Would you buy a product with a one-star review? No, neither would Terence Kennedy, but you might both be wrong
MY favourite TripAdvisor review, for a really appalling hotel, said its best feature was the car park. And that was written by the manager.
Well no, it wasn’t. But it could have been, because it turns out – shock, horror – that by one professional estimate, up to 40 per cent of all online reviews are fake.
There’s even a new word for it: astroturfing, or ‘the deceptive practice of presenting an orchestrated marketing or public relations campaign in the guise of unsolicited comments from members of the public.’ In simpler words: ‘Will lie for cash.’
A recent trawl by an American consultancy unearthed 650 reviewers who had posted 40,000 fake reviews involving up to 6,000 businesses. Produce a new product or service and just over €4 buys you a good review.
In the early days you could pretty much count on a review being genuine. So much so that when a couple logged a terrible review of Blackpool’s Broadway Hotel (‘a rotten stinking hovel’), the hotelier was deluged by bad publicity after adding a £100 (€112) fine to their bill for reputational damage.
Now tens of thousands of more flattering hotel and restaurant reviews are written by the owners themselves. Amazon is struggling under a deluge of fake reviews and has launched more than a thousand rearguard legal actions.
The reviews may be fake, but in another twist to the tale the reviewers themselves often aren’t. Companies increasingly pay (okay, bribe) real customers to write good reviews, giving them products, perks and discounts.

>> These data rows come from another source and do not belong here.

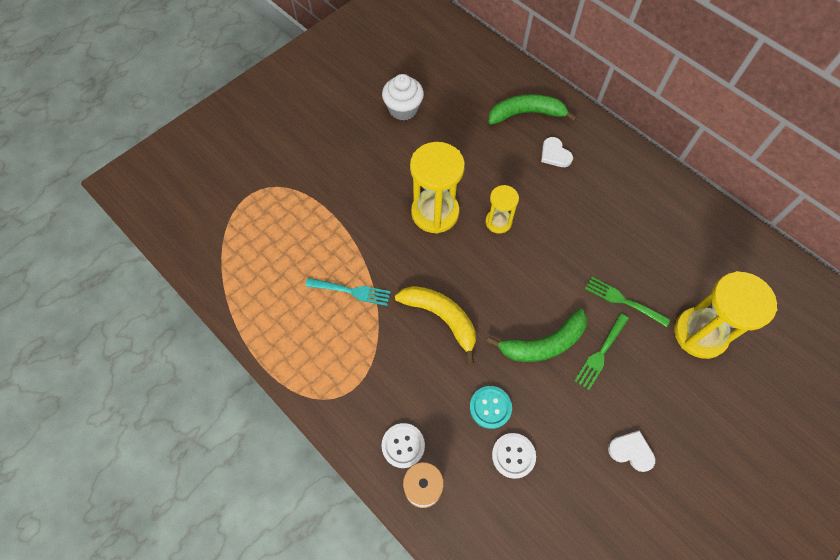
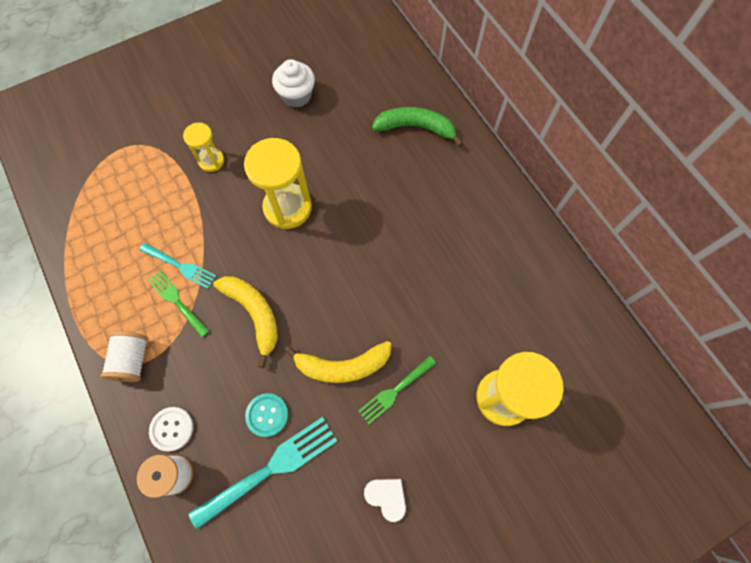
camera: 15 degrees right, 5 degrees up
yellow hourglass [485,185,519,234] -> yellow hourglass moved to [183,123,224,172]
green banana [487,309,588,362] -> yellow banana [284,341,392,383]
white button [492,433,536,479] -> turquoise fork [189,417,337,529]
white heart [541,137,573,167] -> none
green fork [585,276,670,327] -> green fork moved to [148,270,209,338]
none -> white spool [101,331,148,382]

Why should it matter to the rest of us? Because the stakes are so high: online, 70 per cent of customers read reviews before buying.
Any number of websites offer tips beyond the ability of most of us to perform, to discover whether a review might be real or a rip-off. Google, Amazon and others put their faith in algorithms and Artificial Intelligence to sniff out patterns, serial reviewers and obvious inconsistencies like a whole rash of great reviews coming out just as a product hits the warehouses.
But until someone creates that digital magic bullet, all the rest of us can do is sample as many reviews as we can to glean what might or might not be a realistic assessment of the product or service under review, take away the review you first thought of, and hope.
Things were so much simpler when a journalist friend managed to sink a truly awful movie about an elephant almost single-handed in his home town. All he wrote was: ‘They say elephants never forget. Let us hope they forgive.’
Fake vs funny
One thing fake reviews don’t do is ‘funny.’ Little could match this real review of a Kim Kardashian book: ‘It’s a little uncomfortable, but it doesn’t leave pieces behind when you wipe, like other toilet paper brands.’
Would you stay where ‘The owner kept trying to sell me the hotel?’
From a ‘dissatisfied’ buyer: ‘I measured the TV and it was actually 104.6 inches not 105 so I returned it.’
An Amazon grocery review for Tuscan Whole Milk: ‘Has anyone else tried pouring this stuff over dry cereal? A-W-E-S-O-M-E!’
Or one I confess to writing myself after visiting the lost city of Petra in Jordan: ‘The tourist brochure says you approach the ruins, becoming more beautiful the further you go. Well I did, and I didn’t.’